Recuerdo la primera vez que la visité como si fuera ayer. Un camionero me llevó desde Tánger hasta las murallas de la antigua medina, donde llegué de noche. Caminando por sus callejuelas de cuento recordaba los relatos de mis héroes viajeros del pasado, como Ibn Battuta, León el Africano o Ibn Arabi, y sus descripciones y vivencias en esta urbe. Todo me era nuevo, y me sentía un niño, tanto por la continua y pasmosa admiración que todo me producía, como por sentirme cumplidor de un sueño que latía en mi desde hacía años: viajar a África y poder y preguntar a sus habitantes cómo eran sus vidas. Fez era la primera ciudad en que me detendría e imaginaba cómo serían hace cientos de años las mismas puertas que atravesaba, con guardianes custodiándolas, y cientos de camellos llegados en caravanas descansando en su exterior, sin dejar de sentir aquel impulso, más sentimental que racional, que me decía que no me había equivocado en mi decisión.
Taller de teñidores de pieles en Fez.
No importa cuántas veces lo recorras, el zoco de Fez siempre es innegablemente caótico. Gusta participar en el bullicio de sus calles, que tejen un anárquico y laberíntico mercado organizado por gremios donde igual se venden especias que antiguallas, telas o dulces. Pero tanto o más gusta descansar durante unos minutos en los escasos puntos en los que el frenético trajín se relaja un poco. Casi siempre acabo haciéndolo en la misma plaza, donde varios herreros suelen martillear sus piezas. Y allí he encontrado, siempre y sin excepción, al mismo hombre. Vende menta, con la que es costumbre mezclar el te. Le caracteriza una cicatriz en la palma derecha, y el gorro verde con que cubre su cabeza.

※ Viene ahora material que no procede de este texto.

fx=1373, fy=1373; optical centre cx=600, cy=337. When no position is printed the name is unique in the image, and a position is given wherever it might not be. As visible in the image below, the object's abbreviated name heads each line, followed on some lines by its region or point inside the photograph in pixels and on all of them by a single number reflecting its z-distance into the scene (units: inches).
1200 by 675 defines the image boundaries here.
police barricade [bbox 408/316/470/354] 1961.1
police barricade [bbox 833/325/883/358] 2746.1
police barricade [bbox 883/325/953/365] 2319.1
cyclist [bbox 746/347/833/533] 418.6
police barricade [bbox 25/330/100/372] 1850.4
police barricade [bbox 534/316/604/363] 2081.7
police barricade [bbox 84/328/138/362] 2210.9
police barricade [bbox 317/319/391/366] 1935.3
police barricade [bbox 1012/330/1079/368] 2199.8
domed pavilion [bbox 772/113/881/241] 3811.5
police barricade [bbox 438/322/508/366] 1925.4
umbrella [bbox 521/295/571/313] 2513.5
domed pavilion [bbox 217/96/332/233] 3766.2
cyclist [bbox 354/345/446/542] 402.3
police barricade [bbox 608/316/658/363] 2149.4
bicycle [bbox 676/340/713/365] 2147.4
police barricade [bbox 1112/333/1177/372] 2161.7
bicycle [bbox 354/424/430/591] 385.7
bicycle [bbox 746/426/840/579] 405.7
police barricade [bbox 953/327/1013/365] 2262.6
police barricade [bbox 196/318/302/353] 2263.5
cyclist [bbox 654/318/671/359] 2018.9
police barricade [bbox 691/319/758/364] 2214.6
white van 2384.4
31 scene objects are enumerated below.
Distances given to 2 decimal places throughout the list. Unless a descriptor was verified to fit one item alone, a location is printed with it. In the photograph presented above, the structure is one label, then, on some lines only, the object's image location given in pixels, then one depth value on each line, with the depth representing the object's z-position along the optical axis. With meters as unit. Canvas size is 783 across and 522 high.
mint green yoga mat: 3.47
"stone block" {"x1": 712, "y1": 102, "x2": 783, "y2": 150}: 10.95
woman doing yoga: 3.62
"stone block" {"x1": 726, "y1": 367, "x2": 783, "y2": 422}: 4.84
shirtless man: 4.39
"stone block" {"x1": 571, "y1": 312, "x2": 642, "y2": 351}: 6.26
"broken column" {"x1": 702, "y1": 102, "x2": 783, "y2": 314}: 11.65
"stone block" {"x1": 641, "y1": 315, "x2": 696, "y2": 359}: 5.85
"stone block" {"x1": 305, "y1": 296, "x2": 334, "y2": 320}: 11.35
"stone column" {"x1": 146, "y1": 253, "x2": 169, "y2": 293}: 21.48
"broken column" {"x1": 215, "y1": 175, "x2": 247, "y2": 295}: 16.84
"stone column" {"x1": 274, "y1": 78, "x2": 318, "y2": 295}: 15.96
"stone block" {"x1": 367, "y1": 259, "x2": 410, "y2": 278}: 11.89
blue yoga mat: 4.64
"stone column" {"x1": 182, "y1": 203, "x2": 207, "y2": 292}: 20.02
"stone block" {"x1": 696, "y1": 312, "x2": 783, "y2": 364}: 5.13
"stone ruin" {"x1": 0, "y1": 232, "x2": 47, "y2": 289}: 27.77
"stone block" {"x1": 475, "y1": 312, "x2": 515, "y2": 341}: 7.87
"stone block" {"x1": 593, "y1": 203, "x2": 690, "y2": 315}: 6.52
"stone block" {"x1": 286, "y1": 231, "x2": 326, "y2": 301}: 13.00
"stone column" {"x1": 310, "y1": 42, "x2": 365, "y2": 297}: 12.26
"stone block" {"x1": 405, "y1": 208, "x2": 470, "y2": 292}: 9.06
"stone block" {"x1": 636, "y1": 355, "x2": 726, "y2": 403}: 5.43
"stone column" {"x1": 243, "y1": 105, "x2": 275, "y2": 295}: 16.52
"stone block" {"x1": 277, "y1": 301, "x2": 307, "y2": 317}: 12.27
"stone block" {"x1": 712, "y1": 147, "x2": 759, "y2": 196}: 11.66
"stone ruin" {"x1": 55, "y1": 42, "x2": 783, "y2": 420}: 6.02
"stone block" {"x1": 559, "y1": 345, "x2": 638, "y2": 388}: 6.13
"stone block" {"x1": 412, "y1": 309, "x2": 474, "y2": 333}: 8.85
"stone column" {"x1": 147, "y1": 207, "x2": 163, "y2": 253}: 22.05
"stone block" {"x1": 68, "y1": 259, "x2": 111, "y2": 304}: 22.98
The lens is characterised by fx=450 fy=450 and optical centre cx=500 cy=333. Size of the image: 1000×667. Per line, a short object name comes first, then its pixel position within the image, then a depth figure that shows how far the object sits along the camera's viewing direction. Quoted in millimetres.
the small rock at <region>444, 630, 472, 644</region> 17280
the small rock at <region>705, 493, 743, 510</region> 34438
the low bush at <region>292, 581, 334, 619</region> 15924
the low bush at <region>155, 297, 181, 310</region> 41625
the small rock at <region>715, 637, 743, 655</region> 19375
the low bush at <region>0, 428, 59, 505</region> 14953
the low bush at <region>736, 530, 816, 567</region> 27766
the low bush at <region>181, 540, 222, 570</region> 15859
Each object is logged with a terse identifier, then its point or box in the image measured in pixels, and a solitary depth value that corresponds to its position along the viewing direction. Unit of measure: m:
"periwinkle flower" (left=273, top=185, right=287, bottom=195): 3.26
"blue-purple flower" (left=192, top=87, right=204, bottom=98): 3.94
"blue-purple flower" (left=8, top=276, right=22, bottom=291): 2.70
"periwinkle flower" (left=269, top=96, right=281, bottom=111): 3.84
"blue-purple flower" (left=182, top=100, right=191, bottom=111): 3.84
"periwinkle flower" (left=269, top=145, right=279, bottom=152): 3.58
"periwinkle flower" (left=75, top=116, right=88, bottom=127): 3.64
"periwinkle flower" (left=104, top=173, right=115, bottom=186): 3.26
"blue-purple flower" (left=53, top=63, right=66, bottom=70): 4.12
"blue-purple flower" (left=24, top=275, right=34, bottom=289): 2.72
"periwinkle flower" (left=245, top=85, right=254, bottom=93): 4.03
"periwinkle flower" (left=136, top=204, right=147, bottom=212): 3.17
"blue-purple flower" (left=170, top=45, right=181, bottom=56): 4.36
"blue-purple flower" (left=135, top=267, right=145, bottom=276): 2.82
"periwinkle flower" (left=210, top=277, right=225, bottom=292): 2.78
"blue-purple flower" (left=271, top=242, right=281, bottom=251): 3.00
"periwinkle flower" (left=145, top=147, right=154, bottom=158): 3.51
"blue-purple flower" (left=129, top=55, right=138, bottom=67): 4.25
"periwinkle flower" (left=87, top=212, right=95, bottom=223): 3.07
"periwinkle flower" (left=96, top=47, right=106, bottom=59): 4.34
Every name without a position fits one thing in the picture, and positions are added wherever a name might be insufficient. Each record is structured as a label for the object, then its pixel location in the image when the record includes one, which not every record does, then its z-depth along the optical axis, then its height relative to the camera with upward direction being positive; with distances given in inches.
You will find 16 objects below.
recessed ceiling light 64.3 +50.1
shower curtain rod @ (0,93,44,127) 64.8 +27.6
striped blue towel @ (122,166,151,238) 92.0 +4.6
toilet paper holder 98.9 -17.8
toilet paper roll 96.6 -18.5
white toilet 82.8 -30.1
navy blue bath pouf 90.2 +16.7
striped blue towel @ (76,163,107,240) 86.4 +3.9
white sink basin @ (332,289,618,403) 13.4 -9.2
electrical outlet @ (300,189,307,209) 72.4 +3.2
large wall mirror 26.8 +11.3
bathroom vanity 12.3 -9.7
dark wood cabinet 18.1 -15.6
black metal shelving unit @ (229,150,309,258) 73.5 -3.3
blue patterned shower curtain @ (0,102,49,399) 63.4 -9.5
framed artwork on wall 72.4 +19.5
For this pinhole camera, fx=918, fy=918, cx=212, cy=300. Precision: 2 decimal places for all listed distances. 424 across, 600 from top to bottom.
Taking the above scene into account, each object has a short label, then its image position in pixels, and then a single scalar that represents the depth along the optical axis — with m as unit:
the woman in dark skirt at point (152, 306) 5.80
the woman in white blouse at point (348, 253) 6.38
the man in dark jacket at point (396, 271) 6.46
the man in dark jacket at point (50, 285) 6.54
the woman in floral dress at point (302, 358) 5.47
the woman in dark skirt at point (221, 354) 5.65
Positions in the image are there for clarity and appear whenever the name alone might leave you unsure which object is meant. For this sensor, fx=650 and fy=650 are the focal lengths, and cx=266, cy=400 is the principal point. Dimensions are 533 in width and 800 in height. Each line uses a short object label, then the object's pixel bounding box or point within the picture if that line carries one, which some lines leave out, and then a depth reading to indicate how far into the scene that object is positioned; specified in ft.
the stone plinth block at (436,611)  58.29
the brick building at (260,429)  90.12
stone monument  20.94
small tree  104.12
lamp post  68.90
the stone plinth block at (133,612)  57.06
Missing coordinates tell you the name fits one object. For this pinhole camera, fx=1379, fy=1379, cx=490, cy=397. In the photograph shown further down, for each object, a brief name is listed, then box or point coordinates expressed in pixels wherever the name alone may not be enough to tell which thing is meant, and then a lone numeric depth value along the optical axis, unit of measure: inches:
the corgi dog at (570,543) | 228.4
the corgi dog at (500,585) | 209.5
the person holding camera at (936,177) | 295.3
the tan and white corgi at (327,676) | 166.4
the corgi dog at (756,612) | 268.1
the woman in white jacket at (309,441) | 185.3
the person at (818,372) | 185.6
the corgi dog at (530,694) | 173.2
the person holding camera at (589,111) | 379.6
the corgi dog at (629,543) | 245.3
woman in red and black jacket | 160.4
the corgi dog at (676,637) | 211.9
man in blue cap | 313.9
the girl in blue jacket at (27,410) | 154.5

Quiero pensar que una vez prepara en los mismos peldaños en que yo descanso su género, se pierde entre el mercado, anónimamente, para venderlos, y que mi puntual encuentro con él, varias veces en varios años, no obedece a más razón que la de que yo descanse en mitad de su rutinario recorrido laboral. Sé tanto de él como él de mi: nada. Sin embargo, fantaseo ilusamente con la idea de que igual que tantas veces, de vuelta en mi país, he recordado a ese hombre, él también se ha acordado de mi. Me resulta paradójico pensar que he hablado con tantos mercaderes en la ciudad, y nunca con él, cuando su presencia, ajena al hecho de que le observe y recuerde con detalle, me hace sentir que la ciudad sigue como siempre, y que como decía Nelson Mandela no hay nada como volver a un lugar que no ha cambiado para observar cuánto lo has hecho tú.
Cada vez que pienso en Fez, y mucho más cuando paso por ella, me acuerdo inevitablemente de todos los mercaderes y amigos varios que he conocido, y especialmente de este vendedor, antes que de sus mezquitas, mausoleos o zocos. Con la óptica y perspectiva del necesario paso del tiempo, al catalizar los recuerdos, se me acaba imponiendo el paisanaje a los paisajes, y no dudo en seguirme reafirmando en que las ciudades, como los viajes, son sus gentes.